- _WORK INSTRUCTIONS_:
Print, exactly and with no pictures, the line containing "Science informatique et" and each line after it to the end of the entries below.

====== DATASET RECORDS ======

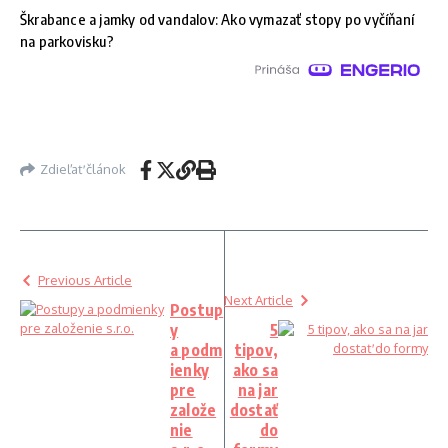
Škrabance a jamky od vandalov: Ako vymazať stopy po vyčíňaní
na parkovisku?
Zdieľať článok
Previous Article
Next Article
Postup
y
5
a podm
tipov,
ienky
ako sa
pre
na jar
založe
dostať
nie
do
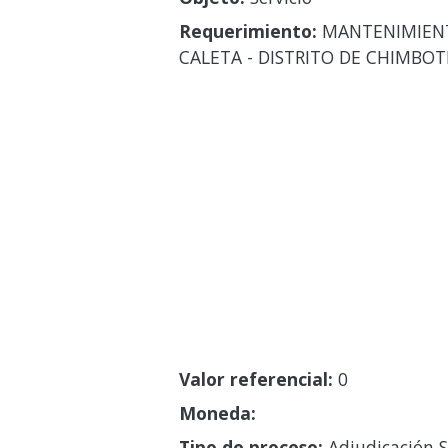
Requerimiento:
MANTENIMIENTO
CALETA - DISTRITO DE CHIMBOT
Valor referencial:
0
Moneda:
Tipo de proceso:
Adjudicación S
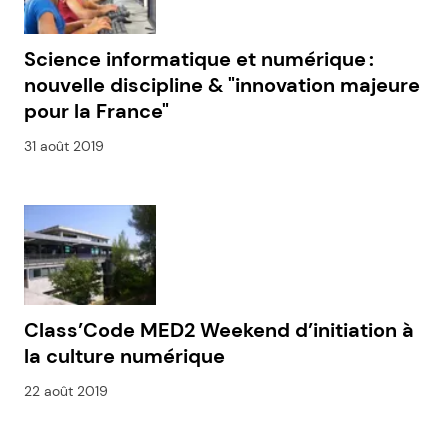
Science informatique et numérique :
nouvelle discipline & "innovation majeure
pour la France"
31 août 2019
Class’Code MED2 Weekend d’initiation à
la culture numérique
22 août 2019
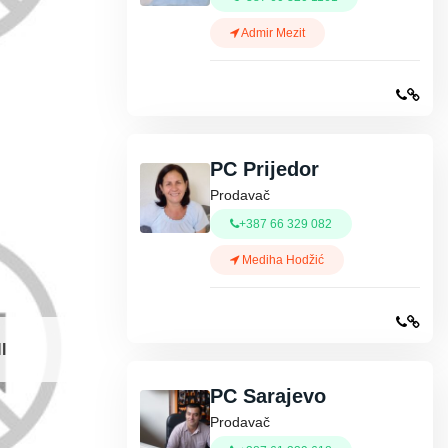
Admir Mezit
PC Prijedor
Prodavač
+387 66 329 082
Mediha Hodžić
I
PC Sarajevo
Prodavač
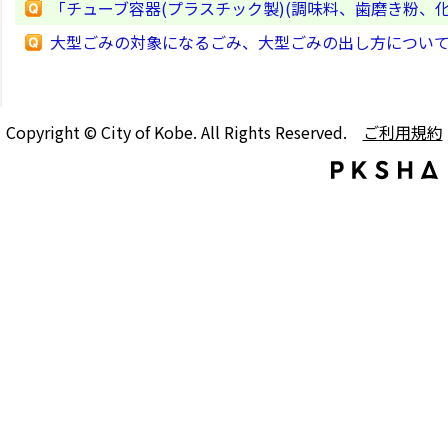
「チューブ容器(プラスチック製)(調味料、歯磨き粉、
大型ごみの対象になるごみ、大型ごみの出し方につい
Copyright © City of Kobe. All Rights Reserved.
ご利用規約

======

- _SOLUTION FOR THIS PROBLEM_:
Science informatique et numérique :
nouvelle discipline & "innovation majeure
pour la France"
31 août 2019
Class’Code MED2 Weekend d’initiation à
la culture numérique
22 août 2019
Admir Mezit
PC Prijedor
Prodavač
+387 66 329 082
Mediha Hodžić
I
PC Sarajevo
Prodavač
「チューブ容器(プラスチック製)(調味料、歯磨き粉、
大型ごみの対象になるごみ、大型ごみの出し方につい
Copyright © City of Kobe. All Rights Reserved.
ご利用規約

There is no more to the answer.